Task item =>
Return every record below exactly.

Data =>

▼

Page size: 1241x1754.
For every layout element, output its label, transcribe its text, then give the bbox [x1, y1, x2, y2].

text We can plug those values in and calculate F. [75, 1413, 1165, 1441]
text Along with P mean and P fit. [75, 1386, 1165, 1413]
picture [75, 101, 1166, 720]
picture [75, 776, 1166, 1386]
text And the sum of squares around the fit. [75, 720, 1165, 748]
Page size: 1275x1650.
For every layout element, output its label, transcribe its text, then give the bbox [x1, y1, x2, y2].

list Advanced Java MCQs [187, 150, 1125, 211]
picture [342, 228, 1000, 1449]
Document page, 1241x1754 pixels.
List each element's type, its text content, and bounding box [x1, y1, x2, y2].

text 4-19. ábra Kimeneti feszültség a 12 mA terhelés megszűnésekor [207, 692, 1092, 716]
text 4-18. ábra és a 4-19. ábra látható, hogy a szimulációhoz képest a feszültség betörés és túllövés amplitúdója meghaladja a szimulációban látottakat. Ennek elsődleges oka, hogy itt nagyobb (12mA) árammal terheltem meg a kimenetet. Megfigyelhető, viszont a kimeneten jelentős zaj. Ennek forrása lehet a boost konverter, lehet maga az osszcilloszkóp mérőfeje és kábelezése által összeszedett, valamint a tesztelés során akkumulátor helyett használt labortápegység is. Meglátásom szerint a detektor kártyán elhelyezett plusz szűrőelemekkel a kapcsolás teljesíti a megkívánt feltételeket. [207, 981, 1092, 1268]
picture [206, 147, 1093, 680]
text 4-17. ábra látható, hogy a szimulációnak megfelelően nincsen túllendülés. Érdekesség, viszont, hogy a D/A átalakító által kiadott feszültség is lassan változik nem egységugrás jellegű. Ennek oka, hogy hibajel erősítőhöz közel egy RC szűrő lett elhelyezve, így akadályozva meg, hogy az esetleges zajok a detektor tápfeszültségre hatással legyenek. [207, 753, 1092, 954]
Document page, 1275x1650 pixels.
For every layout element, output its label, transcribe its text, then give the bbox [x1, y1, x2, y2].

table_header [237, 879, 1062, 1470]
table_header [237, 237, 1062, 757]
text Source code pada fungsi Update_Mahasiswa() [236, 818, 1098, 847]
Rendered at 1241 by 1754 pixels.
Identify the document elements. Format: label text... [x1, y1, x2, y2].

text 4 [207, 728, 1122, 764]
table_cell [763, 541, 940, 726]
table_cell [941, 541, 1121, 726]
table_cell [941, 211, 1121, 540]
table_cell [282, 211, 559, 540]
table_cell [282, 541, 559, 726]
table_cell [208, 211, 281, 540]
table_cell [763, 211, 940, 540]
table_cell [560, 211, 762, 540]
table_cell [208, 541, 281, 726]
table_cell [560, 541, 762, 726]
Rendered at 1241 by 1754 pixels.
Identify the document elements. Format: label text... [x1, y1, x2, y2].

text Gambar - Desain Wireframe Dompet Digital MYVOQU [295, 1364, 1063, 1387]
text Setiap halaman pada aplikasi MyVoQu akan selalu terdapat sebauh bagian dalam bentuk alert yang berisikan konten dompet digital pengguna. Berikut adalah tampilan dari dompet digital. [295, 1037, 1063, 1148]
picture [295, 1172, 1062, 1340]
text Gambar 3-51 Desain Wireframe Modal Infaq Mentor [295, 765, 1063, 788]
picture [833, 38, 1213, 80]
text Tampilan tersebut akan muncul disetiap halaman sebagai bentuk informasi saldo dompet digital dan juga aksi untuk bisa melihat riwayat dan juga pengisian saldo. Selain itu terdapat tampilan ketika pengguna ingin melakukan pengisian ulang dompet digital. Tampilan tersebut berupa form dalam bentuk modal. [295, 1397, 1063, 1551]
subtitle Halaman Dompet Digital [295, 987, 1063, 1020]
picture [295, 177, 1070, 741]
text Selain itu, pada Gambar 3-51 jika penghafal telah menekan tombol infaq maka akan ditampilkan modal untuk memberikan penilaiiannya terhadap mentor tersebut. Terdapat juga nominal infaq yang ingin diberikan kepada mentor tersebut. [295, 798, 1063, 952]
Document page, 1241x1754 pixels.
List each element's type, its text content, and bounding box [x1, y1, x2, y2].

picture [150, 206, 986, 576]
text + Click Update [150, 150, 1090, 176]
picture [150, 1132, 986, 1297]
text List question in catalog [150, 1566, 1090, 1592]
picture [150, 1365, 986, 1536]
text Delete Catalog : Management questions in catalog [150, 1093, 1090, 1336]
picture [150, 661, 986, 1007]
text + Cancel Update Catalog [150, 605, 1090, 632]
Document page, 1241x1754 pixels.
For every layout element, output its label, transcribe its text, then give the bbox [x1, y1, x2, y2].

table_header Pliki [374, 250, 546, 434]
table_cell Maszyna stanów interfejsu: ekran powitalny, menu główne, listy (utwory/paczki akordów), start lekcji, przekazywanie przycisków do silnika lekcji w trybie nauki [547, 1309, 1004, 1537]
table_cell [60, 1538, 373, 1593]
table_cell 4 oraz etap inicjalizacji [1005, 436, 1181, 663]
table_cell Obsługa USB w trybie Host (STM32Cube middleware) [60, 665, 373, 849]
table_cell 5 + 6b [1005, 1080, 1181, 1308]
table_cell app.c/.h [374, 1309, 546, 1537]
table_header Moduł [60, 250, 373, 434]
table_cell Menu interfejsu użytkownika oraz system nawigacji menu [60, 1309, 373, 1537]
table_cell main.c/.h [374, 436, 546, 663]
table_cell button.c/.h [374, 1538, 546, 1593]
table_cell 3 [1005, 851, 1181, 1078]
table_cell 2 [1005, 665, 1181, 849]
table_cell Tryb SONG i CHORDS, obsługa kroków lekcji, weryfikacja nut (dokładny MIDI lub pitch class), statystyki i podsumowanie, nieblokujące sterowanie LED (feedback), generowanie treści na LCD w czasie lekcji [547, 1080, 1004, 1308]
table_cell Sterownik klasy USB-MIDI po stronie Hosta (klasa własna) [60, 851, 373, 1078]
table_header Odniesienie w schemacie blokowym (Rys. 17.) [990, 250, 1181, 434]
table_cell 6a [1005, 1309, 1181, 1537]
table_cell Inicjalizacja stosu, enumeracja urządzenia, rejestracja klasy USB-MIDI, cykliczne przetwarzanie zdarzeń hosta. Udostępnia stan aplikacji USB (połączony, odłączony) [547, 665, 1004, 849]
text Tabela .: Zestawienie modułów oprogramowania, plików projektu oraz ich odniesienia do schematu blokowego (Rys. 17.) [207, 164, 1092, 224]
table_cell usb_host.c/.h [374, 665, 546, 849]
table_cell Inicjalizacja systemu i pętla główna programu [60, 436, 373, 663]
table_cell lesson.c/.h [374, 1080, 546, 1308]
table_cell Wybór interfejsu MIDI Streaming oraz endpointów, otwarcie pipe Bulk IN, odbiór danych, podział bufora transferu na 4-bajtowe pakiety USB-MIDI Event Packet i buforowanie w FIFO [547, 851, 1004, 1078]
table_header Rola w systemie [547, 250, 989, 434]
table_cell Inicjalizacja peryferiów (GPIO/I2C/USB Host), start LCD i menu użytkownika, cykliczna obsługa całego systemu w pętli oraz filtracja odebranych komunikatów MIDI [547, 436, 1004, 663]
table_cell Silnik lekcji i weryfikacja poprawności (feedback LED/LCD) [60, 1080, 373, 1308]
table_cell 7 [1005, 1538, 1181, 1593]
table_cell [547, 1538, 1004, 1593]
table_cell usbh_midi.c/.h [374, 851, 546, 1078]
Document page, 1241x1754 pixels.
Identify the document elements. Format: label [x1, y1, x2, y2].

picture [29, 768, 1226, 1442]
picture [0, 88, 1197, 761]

▲

Answer =>
Page size: 1241x1754.
For every layout element, output its label, transcribe its text, then give the bbox [x1, y1, x2, y2].

text We can plug those values in and calculate F. [75, 1413, 1165, 1441]
text Along with P mean and P fit. [75, 1386, 1165, 1413]
picture [75, 101, 1166, 720]
picture [75, 776, 1166, 1386]
text And the sum of squares around the fit. [75, 720, 1165, 748]
Page size: 1275x1650.
For every layout element, output its label, transcribe its text, then give the bbox [x1, y1, x2, y2].

list Advanced Java MCQs [187, 150, 1125, 211]
picture [342, 228, 1000, 1449]
Document page, 1241x1754 pixels.
List each element's type, its text content, and bounding box [x1, y1, x2, y2].

text 4-19. ábra Kimeneti feszültség a 12 mA terhelés megszűnésekor [207, 692, 1092, 716]
text 4-18. ábra és a 4-19. ábra látható, hogy a szimulációhoz képest a feszültség betörés és túllövés amplitúdója meghaladja a szimulációban látottakat. Ennek elsődleges oka, hogy itt nagyobb (12mA) árammal terheltem meg a kimenetet. Megfigyelhető, viszont a kimeneten jelentős zaj. Ennek forrása lehet a boost konverter, lehet maga az osszcilloszkóp mérőfeje és kábelezése által összeszedett, valamint a tesztelés során akkumulátor helyett használt labortápegység is. Meglátásom szerint a detektor kártyán elhelyezett plusz szűrőelemekkel a kapcsolás teljesíti a megkívánt feltételeket. [207, 981, 1092, 1268]
picture [206, 147, 1093, 680]
text 4-17. ábra látható, hogy a szimulációnak megfelelően nincsen túllendülés. Érdekesség, viszont, hogy a D/A átalakító által kiadott feszültség is lassan változik nem egységugrás jellegű. Ennek oka, hogy hibajel erősítőhöz közel egy RC szűrő lett elhelyezve, így akadályozva meg, hogy az esetleges zajok a detektor tápfeszültségre hatással legyenek. [207, 753, 1092, 954]
Document page, 1275x1650 pixels.
For every layout element, output its label, transcribe its text, then give the bbox [x1, y1, x2, y2].

table_header [237, 879, 1062, 1470]
table_header [237, 237, 1062, 757]
text Source code pada fungsi Update_Mahasiswa() [236, 818, 1098, 847]
Rendered at 1241 by 1754 pixels.
Identify the document elements. Format: label text... [x1, y1, x2, y2].

text 4 [207, 728, 1122, 764]
table_cell [763, 541, 940, 726]
table_cell [941, 541, 1121, 726]
table_cell [941, 211, 1121, 540]
table_cell [282, 211, 559, 540]
table_cell [282, 541, 559, 726]
table_cell [208, 211, 281, 540]
table_cell [763, 211, 940, 540]
table_cell [560, 211, 762, 540]
table_cell [208, 541, 281, 726]
table_cell [560, 541, 762, 726]
Rendered at 1241 by 1754 pixels.
Identify the document elements. Format: label text... [x1, y1, x2, y2].

text Gambar - Desain Wireframe Dompet Digital MYVOQU [295, 1364, 1063, 1387]
text Setiap halaman pada aplikasi MyVoQu akan selalu terdapat sebauh bagian dalam bentuk alert yang berisikan konten dompet digital pengguna. Berikut adalah tampilan dari dompet digital. [295, 1037, 1063, 1148]
picture [295, 1172, 1062, 1340]
text Gambar 3-51 Desain Wireframe Modal Infaq Mentor [295, 765, 1063, 788]
picture [833, 38, 1213, 80]
text Tampilan tersebut akan muncul disetiap halaman sebagai bentuk informasi saldo dompet digital dan juga aksi untuk bisa melihat riwayat dan juga pengisian saldo. Selain itu terdapat tampilan ketika pengguna ingin melakukan pengisian ulang dompet digital. Tampilan tersebut berupa form dalam bentuk modal. [295, 1397, 1063, 1551]
subtitle Halaman Dompet Digital [295, 987, 1063, 1020]
picture [295, 177, 1070, 741]
text Selain itu, pada Gambar 3-51 jika penghafal telah menekan tombol infaq maka akan ditampilkan modal untuk memberikan penilaiiannya terhadap mentor tersebut. Terdapat juga nominal infaq yang ingin diberikan kepada mentor tersebut. [295, 798, 1063, 952]
Document page, 1241x1754 pixels.
List each element's type, its text content, and bounding box [x1, y1, x2, y2].

picture [150, 206, 986, 576]
text + Click Update [150, 150, 1090, 176]
picture [150, 1132, 986, 1297]
text List question in catalog [150, 1566, 1090, 1592]
picture [150, 1365, 986, 1536]
text Delete Catalog : Management questions in catalog [150, 1093, 1090, 1336]
picture [150, 661, 986, 1007]
text + Cancel Update Catalog [150, 605, 1090, 632]
Document page, 1241x1754 pixels.
For every layout element, output its label, transcribe its text, then give the bbox [x1, y1, x2, y2].

table_header Pliki [374, 250, 546, 434]
table_cell Maszyna stanów interfejsu: ekran powitalny, menu główne, listy (utwory/paczki akordów), start lekcji, przekazywanie przycisków do silnika lekcji w trybie nauki [547, 1309, 1004, 1537]
table_cell [60, 1538, 373, 1593]
table_cell 4 oraz etap inicjalizacji [1005, 436, 1181, 663]
table_cell Obsługa USB w trybie Host (STM32Cube middleware) [60, 665, 373, 849]
table_cell 5 + 6b [1005, 1080, 1181, 1308]
table_cell app.c/.h [374, 1309, 546, 1537]
table_header Moduł [60, 250, 373, 434]
table_cell Menu interfejsu użytkownika oraz system nawigacji menu [60, 1309, 373, 1537]
table_cell main.c/.h [374, 436, 546, 663]
table_cell button.c/.h [374, 1538, 546, 1593]
table_cell 3 [1005, 851, 1181, 1078]
table_cell 2 [1005, 665, 1181, 849]
table_cell Tryb SONG i CHORDS, obsługa kroków lekcji, weryfikacja nut (dokładny MIDI lub pitch class), statystyki i podsumowanie, nieblokujące sterowanie LED (feedback), generowanie treści na LCD w czasie lekcji [547, 1080, 1004, 1308]
table_cell Sterownik klasy USB-MIDI po stronie Hosta (klasa własna) [60, 851, 373, 1078]
table_header Odniesienie w schemacie blokowym (Rys. 17.) [990, 250, 1181, 434]
table_cell 6a [1005, 1309, 1181, 1537]
table_cell Inicjalizacja stosu, enumeracja urządzenia, rejestracja klasy USB-MIDI, cykliczne przetwarzanie zdarzeń hosta. Udostępnia stan aplikacji USB (połączony, odłączony) [547, 665, 1004, 849]
text Tabela .: Zestawienie modułów oprogramowania, plików projektu oraz ich odniesienia do schematu blokowego (Rys. 17.) [207, 164, 1092, 224]
table_cell usb_host.c/.h [374, 665, 546, 849]
table_cell Inicjalizacja systemu i pętla główna programu [60, 436, 373, 663]
table_cell lesson.c/.h [374, 1080, 546, 1308]
table_cell Wybór interfejsu MIDI Streaming oraz endpointów, otwarcie pipe Bulk IN, odbiór danych, podział bufora transferu na 4-bajtowe pakiety USB-MIDI Event Packet i buforowanie w FIFO [547, 851, 1004, 1078]
table_header Rola w systemie [547, 250, 989, 434]
table_cell Inicjalizacja peryferiów (GPIO/I2C/USB Host), start LCD i menu użytkownika, cykliczna obsługa całego systemu w pętli oraz filtracja odebranych komunikatów MIDI [547, 436, 1004, 663]
table_cell Silnik lekcji i weryfikacja poprawności (feedback LED/LCD) [60, 1080, 373, 1308]
table_cell 7 [1005, 1538, 1181, 1593]
table_cell [547, 1538, 1004, 1593]
table_cell usbh_midi.c/.h [374, 851, 546, 1078]
Document page, 1241x1754 pixels.
Identify the document elements. Format: label [x1, y1, x2, y2].

picture [29, 768, 1226, 1442]
picture [0, 88, 1197, 761]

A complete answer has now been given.